A preliminary outlook from the World Meteorological Organization (WMO) indicates that the coming winter in Pakistan is likely to be more severe than usual, with chilly temperatures arriving early and lower temperatures than average.
Mr. Bush, who was participating in a press conference at UN Headquarters in New York with Pakistan’s State Minister for Economic Affairs and Statistics, Hina Rabbani Khar, said the UN early recovery plan is $94 million short of its $255 million target.
This money “is critical for bridging the gap from relief to recovery. The sectors that remain under-funded are water and sanitation, housing, and support to vulnerable people.”
Voicing concern about “donor fatigue,” he said he was particularly concerned that some donor countries had not followed through on promises of low-interest loans and immediate funds for reconstruction projects.
“I admit we’ve got a long way to go. I don’t know the exact dollar amount. But I’m not happy that we haven’t done a better job on that.”

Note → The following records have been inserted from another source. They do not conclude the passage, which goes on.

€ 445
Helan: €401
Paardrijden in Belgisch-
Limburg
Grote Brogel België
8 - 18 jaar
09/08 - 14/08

The UN Population Fund (<"Uhttp://www.unfpa.org/news/news.cfm?ID=877">NFPA) said its relief efforts since the quake meant many mothers and children in the affected area now enjoy better access to health care than before the disaster.
The Fund has established 34 pre-fabricated mother and child facilities, where more than 5,000 women have given birth, and also supported 10 mobile clinics.

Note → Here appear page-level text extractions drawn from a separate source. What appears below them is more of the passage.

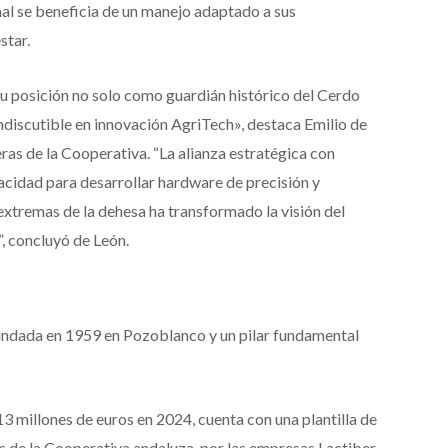
al se beneficia de un manejo adaptado a sus
star.
 posición no solo como guardián histórico del Cerdo
ndiscutible en innovación AgriTech», destaca Emilio de
as de la Cooperativa. “La alianza estratégica con
cidad para desarrollar hardware de precisión y
extremas de la dehesa ha transformado la visión del
, concluyó de León.
ndada en 1959 en Pozoblanco y un pilar fundamental
 millones de euros en 2024, cuenta con una plantilla de
 de la Cooperativa andaluza, por las empresas Lactiber,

The World Food Programme (WFP) reported that its large-scale school feeding programme, which targeted 260,000 children in almost 3,000 primary schools, has ensured school attendance rates have not fallen.
As well as the 73,000 killed in Pakistan, another 1,300 people were killed in neighbouring India when the quake, measuring 7.6 on the Richter scale, struck on 8 October last year.
To mark the anniversary, the UN Children’s Fund (UNICEF) launched an exhibition in New York of photographs taken by 150 children from the affected region using digital cameras donated by Sony.
UNICEF Executive Director Ann M. Veneman said the project “has given children an opportunity to show us through photographs their experience of the earthquake and the impact it has had on their lives.”
The Pulitzer Prize-winning photographer John Moore, a member of the advisory board which chose the images, said he was astonished by the children’s professionalism given most had never even held a camera before.
“Through the photographs, you can see their desire to return to a normal life, to recover what was lost, while still amidst the rubble of their communities,” he said.
The photographs have been shown online and in exhibitions in Islamabad, Rome, London and Tokyo as well.
UNICEF spokesman Michael Bociurkiw added that the Agency has also pledged to construct 500 earthquake-resistant schools in the affected area over the next two to three years.